__Material shown__
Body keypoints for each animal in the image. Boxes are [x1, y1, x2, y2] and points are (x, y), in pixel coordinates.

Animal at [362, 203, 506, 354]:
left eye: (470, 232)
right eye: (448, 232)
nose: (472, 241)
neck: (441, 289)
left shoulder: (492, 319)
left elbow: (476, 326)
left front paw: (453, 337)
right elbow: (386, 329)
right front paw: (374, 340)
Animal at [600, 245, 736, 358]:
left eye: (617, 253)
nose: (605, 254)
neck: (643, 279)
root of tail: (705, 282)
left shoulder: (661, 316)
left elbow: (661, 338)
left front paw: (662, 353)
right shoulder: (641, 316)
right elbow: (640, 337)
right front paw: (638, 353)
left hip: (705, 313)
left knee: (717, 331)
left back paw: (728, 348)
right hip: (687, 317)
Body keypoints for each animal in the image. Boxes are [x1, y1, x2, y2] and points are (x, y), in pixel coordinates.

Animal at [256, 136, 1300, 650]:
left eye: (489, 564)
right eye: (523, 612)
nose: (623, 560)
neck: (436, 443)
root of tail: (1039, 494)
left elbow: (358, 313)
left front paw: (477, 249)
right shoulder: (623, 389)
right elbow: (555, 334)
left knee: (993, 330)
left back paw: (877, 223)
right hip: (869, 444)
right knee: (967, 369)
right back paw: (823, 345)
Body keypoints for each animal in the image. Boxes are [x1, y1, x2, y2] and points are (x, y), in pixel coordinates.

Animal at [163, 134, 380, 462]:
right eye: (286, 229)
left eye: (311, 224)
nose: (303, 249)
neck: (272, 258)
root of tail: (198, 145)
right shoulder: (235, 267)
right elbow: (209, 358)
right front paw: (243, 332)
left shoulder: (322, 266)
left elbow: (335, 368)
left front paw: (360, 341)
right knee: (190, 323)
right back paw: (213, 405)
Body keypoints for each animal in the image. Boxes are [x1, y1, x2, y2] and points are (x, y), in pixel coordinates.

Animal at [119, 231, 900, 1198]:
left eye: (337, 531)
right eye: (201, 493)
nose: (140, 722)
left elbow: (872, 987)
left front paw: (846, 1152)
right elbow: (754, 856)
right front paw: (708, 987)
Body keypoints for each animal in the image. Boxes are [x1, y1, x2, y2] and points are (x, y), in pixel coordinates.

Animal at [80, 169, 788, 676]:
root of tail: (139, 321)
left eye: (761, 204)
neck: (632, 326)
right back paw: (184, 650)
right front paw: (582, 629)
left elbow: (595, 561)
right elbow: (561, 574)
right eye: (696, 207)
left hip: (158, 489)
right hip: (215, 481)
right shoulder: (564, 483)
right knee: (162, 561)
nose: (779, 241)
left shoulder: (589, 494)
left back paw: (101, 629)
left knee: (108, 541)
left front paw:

__What needs to be done__
Copy out the data shown above in full. Match it exactly.

__Answer space__
Body keypoints for each animal in the image. Boxes are [x1, y1, x2, y2] and points are (x, y), in pixel coordinates.

Animal at [362, 203, 506, 354]:
left eye: (470, 232)
right eye: (448, 232)
nose: (472, 241)
neck: (441, 289)
left shoulder: (492, 319)
left elbow: (476, 326)
left front paw: (453, 337)
right elbow: (386, 329)
right front paw: (374, 340)
Animal at [600, 245, 736, 358]:
left eye: (617, 253)
nose: (605, 254)
neck: (643, 279)
root of tail: (705, 282)
left shoulder: (661, 316)
left elbow: (661, 338)
left front paw: (662, 353)
right shoulder: (641, 316)
right elbow: (640, 337)
right front paw: (638, 353)
left hip: (705, 313)
left knee: (717, 331)
left back paw: (728, 348)
right hip: (687, 317)
Body keypoints for each animal in the image. Boxes are [x1, y1, x2, y2] and points are (x, y), in pixel coordinates.

Animal at [256, 136, 1300, 650]:
left eye: (489, 564)
right eye: (523, 612)
nose: (623, 560)
neck: (436, 443)
root of tail: (1039, 494)
left elbow: (358, 313)
left front paw: (477, 249)
right shoulder: (623, 389)
right elbow: (555, 334)
left knee: (993, 330)
left back paw: (877, 223)
right hip: (869, 444)
right knee: (967, 369)
right back paw: (823, 345)
Body keypoints for each animal in the image. Boxes are [x1, y1, x2, y2] and points are (x, y), in pixel coordinates.

Animal at [163, 134, 380, 462]:
right eye: (286, 229)
left eye: (311, 224)
nose: (303, 249)
neck: (272, 258)
root of tail: (198, 145)
right shoulder: (235, 267)
right elbow: (209, 358)
right front paw: (243, 332)
left shoulder: (322, 266)
left elbow: (335, 368)
left front paw: (360, 341)
right knee: (190, 323)
right back paw: (213, 405)
Body keypoints for each animal in the image. Boxes are [x1, y1, x2, y2] and points are (x, y), in pixel coordinates.

Animal at [119, 231, 900, 1198]:
left eye: (337, 531)
right eye: (201, 493)
nose: (140, 722)
left elbow: (872, 987)
left front paw: (846, 1152)
right elbow: (754, 856)
right front paw: (708, 987)
Body keypoints for each animal in the image. Boxes are [x1, y1, x2, y2] and points are (x, y), in pixel coordinates.

Animal at [80, 169, 788, 676]:
root of tail: (139, 321)
left eye: (761, 204)
neck: (632, 326)
right back paw: (184, 650)
right front paw: (582, 629)
left elbow: (595, 561)
right elbow: (561, 574)
right eye: (696, 207)
left hip: (158, 489)
right hip: (215, 481)
right shoulder: (564, 483)
right knee: (162, 561)
nose: (779, 241)
left shoulder: (589, 494)
left back paw: (101, 629)
left knee: (108, 541)
left front paw:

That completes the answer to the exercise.